### WHAT IS REQUIRED
Return, word for word, only the lines of the data below that lie between the line with "thumb mcp: (1208, 1015)" and the line with "index dip: (1236, 905)", those two lines included.

### MATERIAL SHOWN
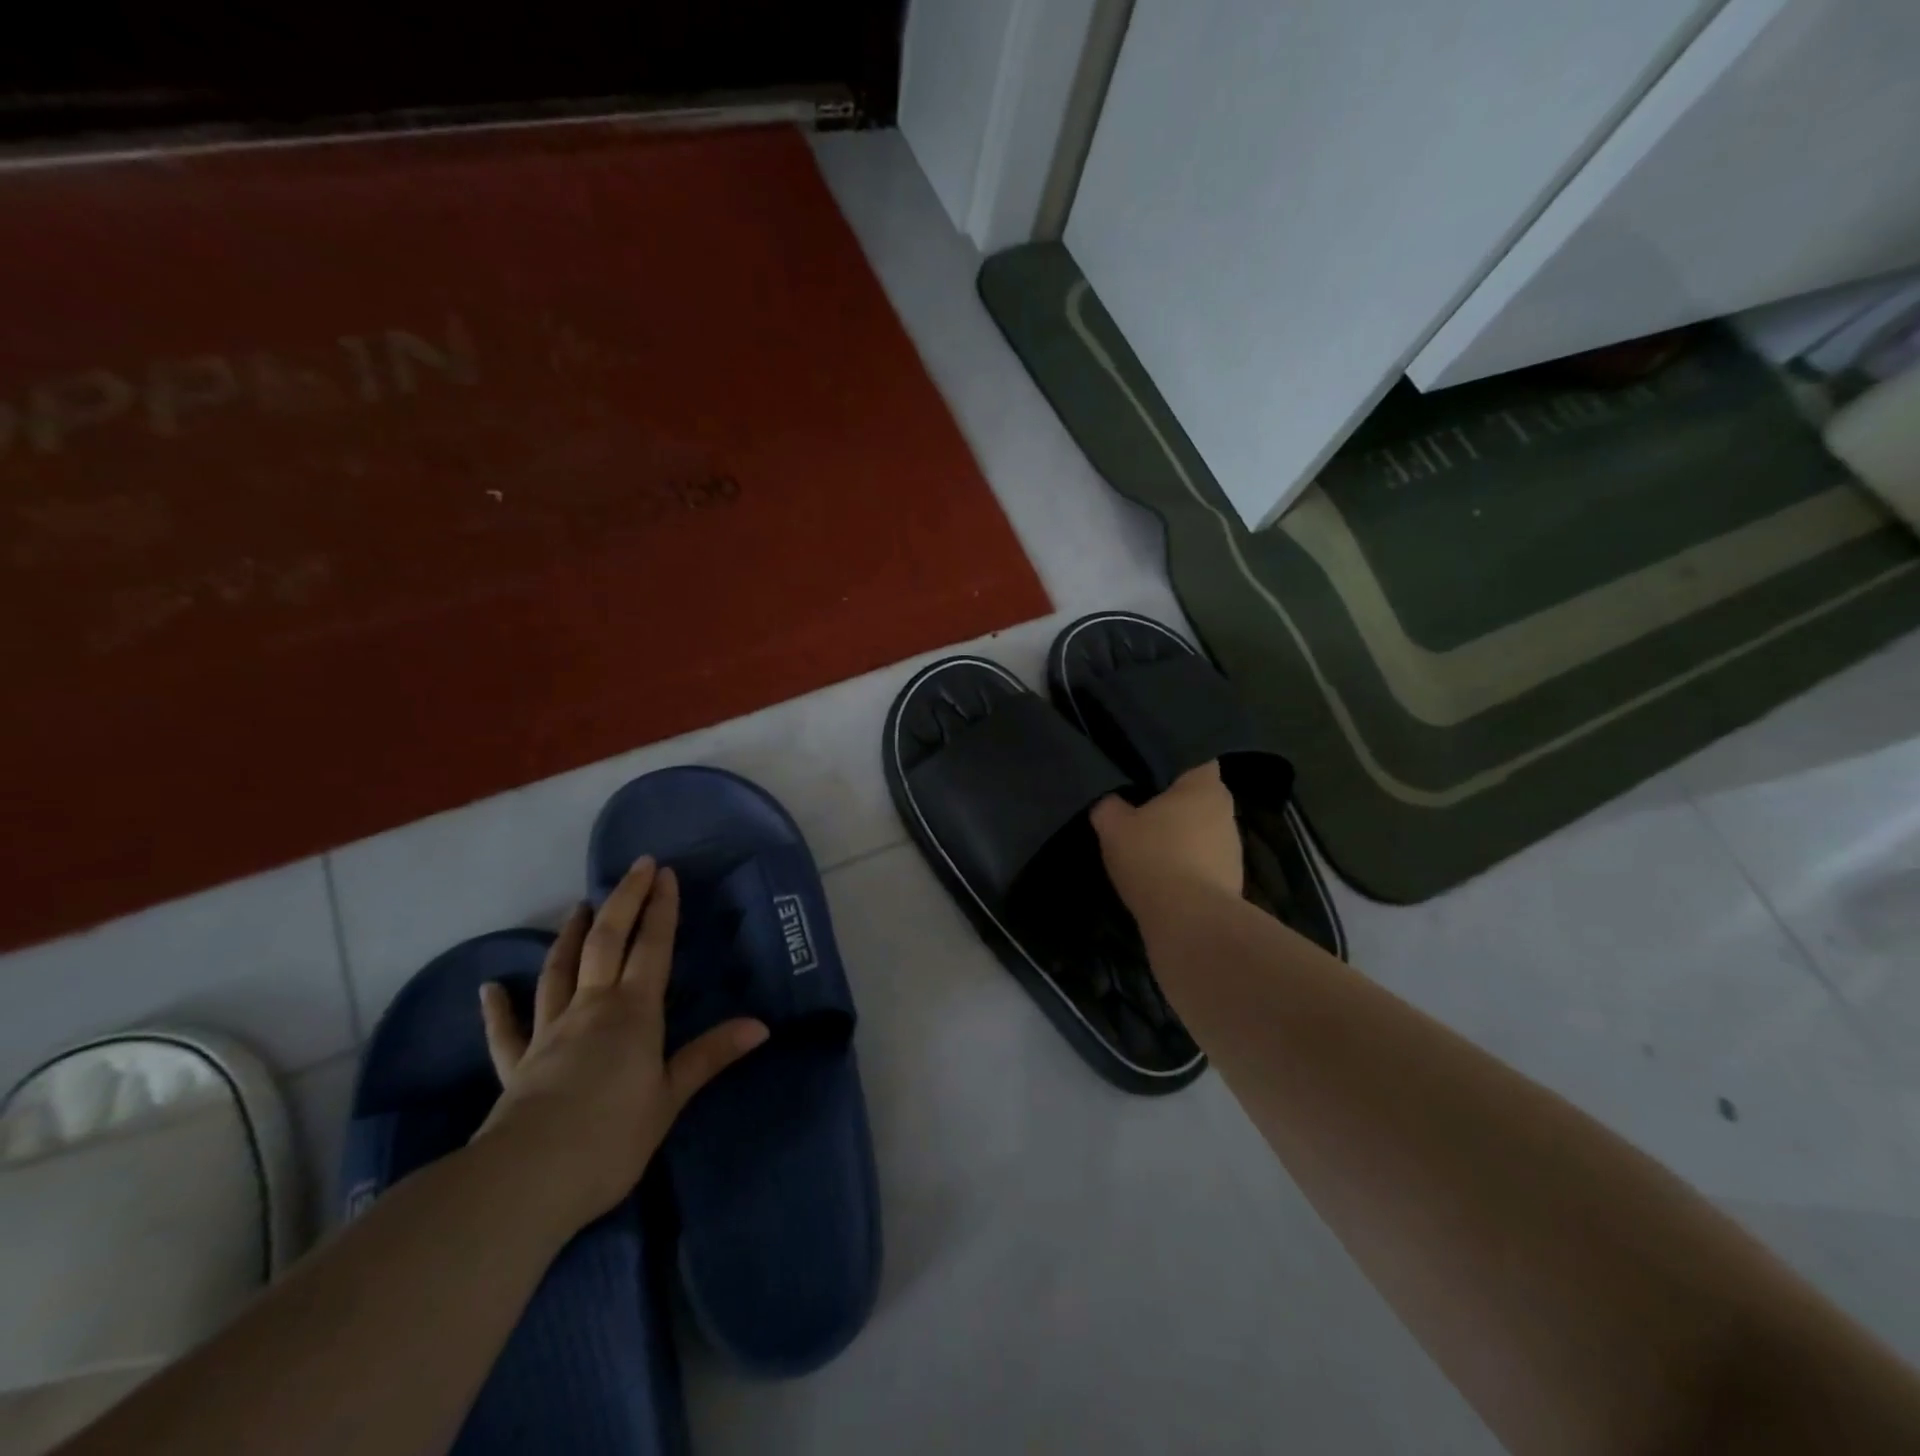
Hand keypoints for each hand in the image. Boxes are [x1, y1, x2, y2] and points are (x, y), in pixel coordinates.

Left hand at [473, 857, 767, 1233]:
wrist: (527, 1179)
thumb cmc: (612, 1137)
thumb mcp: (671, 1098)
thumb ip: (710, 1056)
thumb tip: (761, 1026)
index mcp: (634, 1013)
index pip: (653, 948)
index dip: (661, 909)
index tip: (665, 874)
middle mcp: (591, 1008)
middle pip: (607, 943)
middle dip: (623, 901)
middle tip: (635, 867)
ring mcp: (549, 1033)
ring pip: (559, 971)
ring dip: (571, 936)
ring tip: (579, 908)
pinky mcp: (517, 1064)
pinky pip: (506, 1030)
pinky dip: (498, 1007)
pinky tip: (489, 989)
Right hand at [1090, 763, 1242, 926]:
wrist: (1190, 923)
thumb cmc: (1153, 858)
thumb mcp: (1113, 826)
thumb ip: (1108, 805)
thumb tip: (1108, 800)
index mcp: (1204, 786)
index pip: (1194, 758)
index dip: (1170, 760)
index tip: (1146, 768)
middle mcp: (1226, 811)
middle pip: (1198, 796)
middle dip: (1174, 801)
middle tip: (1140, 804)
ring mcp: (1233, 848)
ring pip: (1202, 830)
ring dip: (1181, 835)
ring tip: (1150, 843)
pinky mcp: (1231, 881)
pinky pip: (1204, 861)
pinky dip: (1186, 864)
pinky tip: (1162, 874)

---

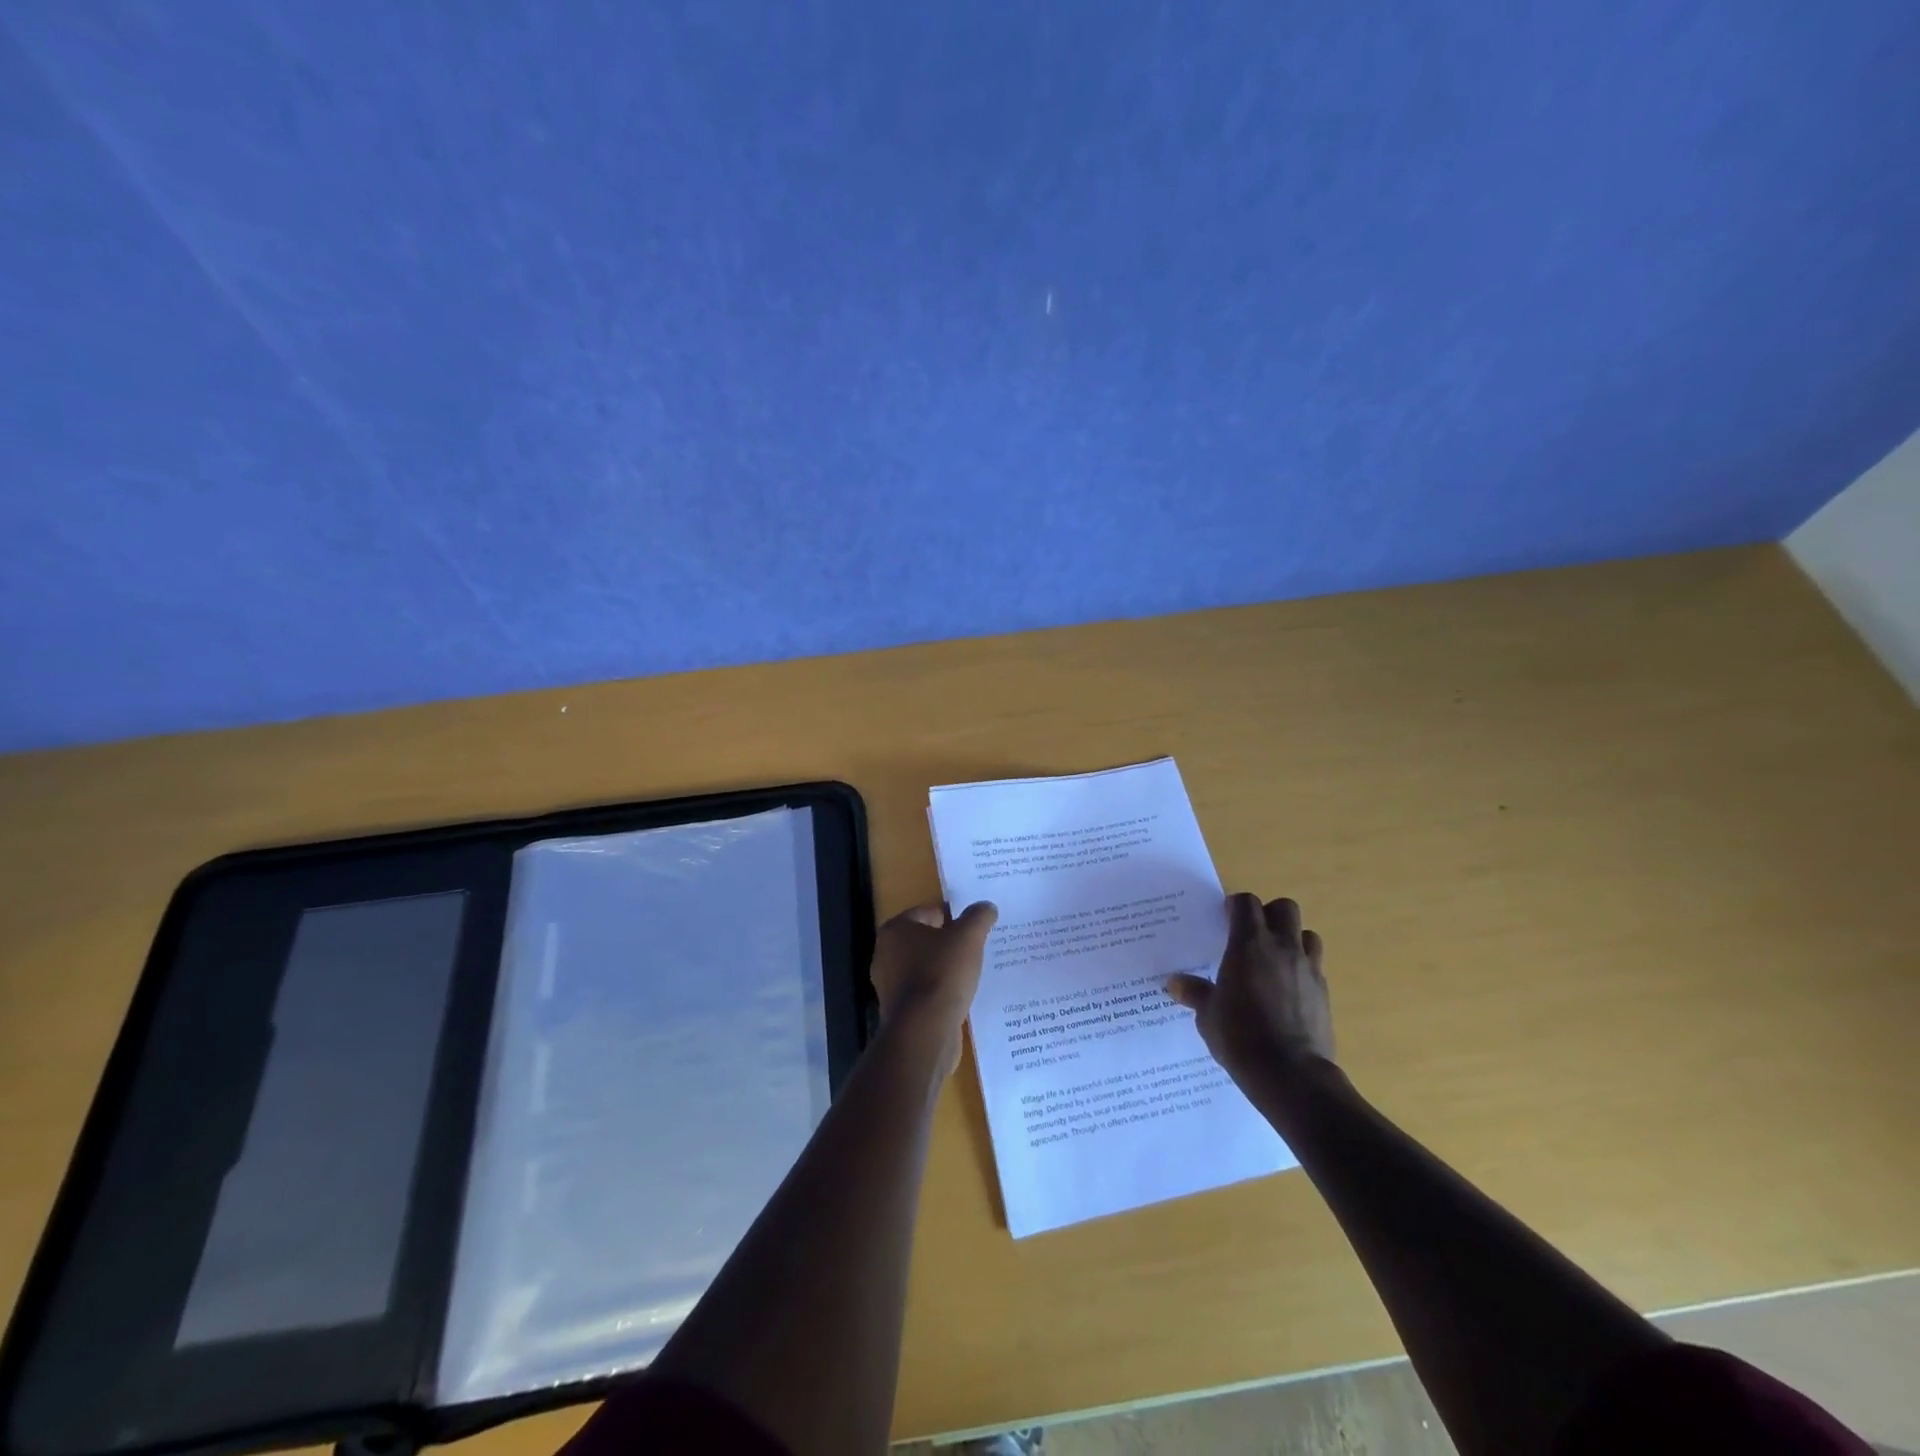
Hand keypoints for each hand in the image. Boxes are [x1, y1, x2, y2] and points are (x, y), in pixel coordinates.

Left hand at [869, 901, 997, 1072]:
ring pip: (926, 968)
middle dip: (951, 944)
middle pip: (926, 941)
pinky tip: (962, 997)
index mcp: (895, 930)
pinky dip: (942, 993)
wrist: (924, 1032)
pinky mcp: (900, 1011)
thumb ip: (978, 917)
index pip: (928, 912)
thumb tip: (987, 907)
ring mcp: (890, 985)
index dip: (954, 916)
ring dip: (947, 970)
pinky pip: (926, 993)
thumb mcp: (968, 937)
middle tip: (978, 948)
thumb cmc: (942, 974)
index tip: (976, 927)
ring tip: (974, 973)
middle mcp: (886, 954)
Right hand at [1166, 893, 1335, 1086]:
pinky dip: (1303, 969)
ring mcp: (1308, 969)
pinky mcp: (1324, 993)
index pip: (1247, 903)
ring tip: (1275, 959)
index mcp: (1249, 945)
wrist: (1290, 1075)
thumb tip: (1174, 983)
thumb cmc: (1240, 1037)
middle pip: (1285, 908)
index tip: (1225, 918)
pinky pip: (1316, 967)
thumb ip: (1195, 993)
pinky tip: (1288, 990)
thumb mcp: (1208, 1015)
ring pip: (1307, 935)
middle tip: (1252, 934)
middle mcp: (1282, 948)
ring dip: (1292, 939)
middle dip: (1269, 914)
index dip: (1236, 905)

---

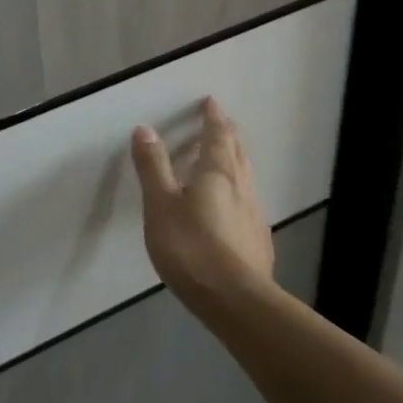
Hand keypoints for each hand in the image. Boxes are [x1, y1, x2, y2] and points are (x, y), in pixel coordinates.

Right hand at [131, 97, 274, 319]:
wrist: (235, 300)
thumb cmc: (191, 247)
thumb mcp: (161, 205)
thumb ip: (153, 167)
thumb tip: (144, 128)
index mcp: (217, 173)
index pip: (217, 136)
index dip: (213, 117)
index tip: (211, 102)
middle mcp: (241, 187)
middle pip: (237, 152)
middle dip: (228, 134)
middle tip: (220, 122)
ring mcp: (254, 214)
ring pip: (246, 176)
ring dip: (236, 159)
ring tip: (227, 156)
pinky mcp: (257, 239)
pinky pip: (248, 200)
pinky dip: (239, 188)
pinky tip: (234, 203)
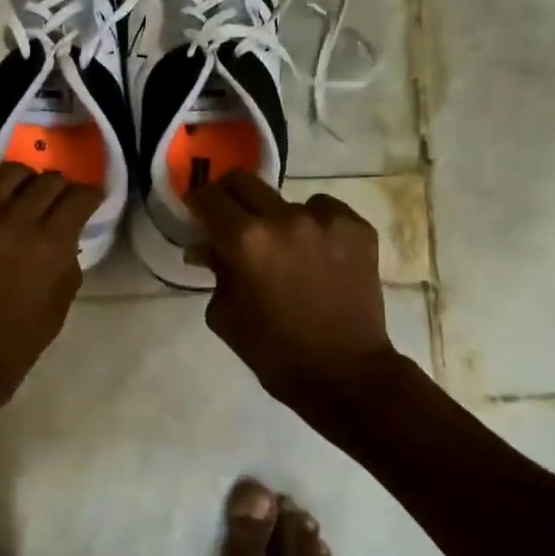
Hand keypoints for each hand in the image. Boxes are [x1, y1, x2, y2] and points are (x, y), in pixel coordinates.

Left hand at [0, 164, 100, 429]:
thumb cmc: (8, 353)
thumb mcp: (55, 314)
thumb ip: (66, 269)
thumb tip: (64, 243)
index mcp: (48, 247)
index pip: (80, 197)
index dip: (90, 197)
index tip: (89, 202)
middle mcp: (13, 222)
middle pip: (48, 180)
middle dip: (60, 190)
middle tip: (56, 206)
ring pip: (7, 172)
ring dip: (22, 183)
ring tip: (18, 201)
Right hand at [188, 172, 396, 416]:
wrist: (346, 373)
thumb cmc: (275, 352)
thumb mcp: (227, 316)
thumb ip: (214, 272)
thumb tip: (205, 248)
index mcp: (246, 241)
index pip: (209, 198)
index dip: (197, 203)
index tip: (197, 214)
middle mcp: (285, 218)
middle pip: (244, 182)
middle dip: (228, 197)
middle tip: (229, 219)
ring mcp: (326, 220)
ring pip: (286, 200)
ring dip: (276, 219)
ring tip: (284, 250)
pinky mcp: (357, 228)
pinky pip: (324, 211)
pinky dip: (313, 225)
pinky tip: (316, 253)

### WRITTEN SOLUTION
thumb mcp: (1208, 1015)
ring pip: (1307, 935)
middle tip: (1252, 934)
middle mcp: (1282, 948)
ring dip: (1292, 939)
middle dip: (1269, 914)
index dip: (1236, 905)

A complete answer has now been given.